**What this task involves:**
Please copy each line of the records below that holds the word "دانم".

**The data:**
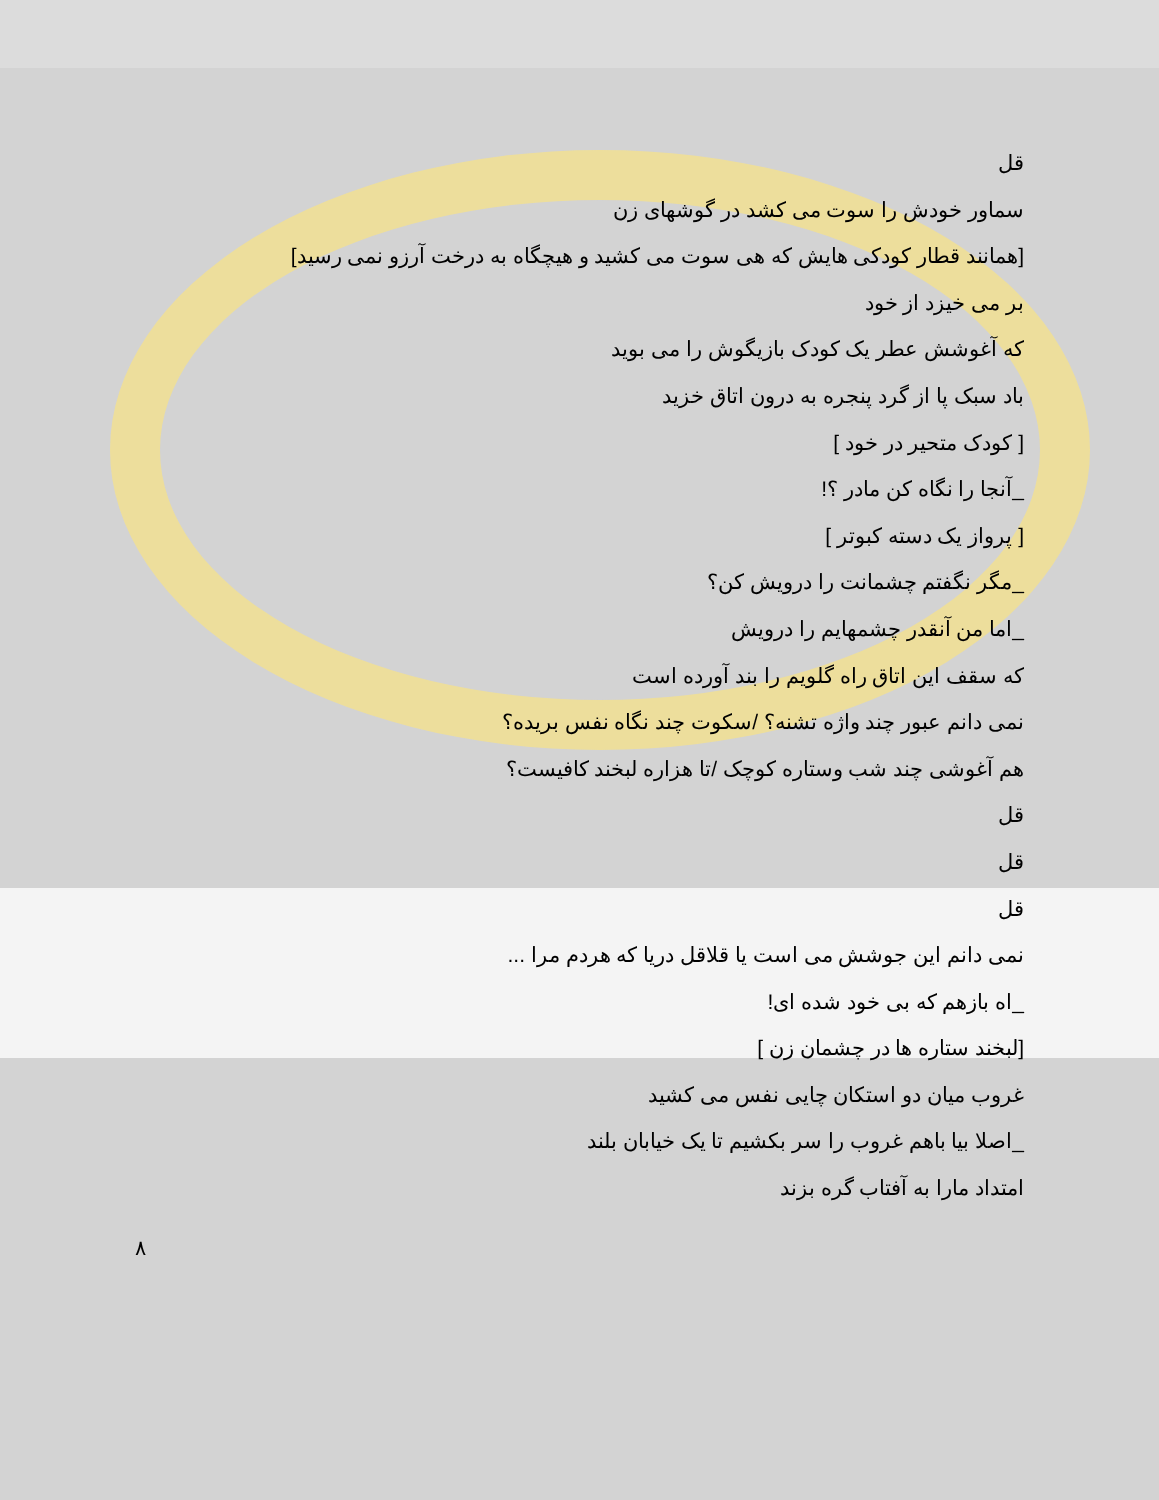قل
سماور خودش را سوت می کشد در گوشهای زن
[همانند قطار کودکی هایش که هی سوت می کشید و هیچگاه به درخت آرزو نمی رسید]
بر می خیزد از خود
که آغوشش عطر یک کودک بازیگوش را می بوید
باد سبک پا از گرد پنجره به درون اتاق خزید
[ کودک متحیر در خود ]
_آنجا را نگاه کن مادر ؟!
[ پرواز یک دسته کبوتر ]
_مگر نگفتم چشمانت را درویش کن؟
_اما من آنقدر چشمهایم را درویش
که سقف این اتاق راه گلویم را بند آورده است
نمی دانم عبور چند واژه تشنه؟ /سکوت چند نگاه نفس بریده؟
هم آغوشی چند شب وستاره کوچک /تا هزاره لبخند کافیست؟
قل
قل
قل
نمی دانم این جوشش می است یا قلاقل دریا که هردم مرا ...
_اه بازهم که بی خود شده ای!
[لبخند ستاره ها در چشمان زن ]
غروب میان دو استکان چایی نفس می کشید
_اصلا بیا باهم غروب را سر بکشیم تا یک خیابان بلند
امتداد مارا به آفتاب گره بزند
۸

**Response to this task:**
نمی دانم عبور چند واژه تشنه؟ /سکوت چند نگاه نفس بریده؟
نمی دانم این جوشش می است یا قلاقل دریا که هردم مرا ...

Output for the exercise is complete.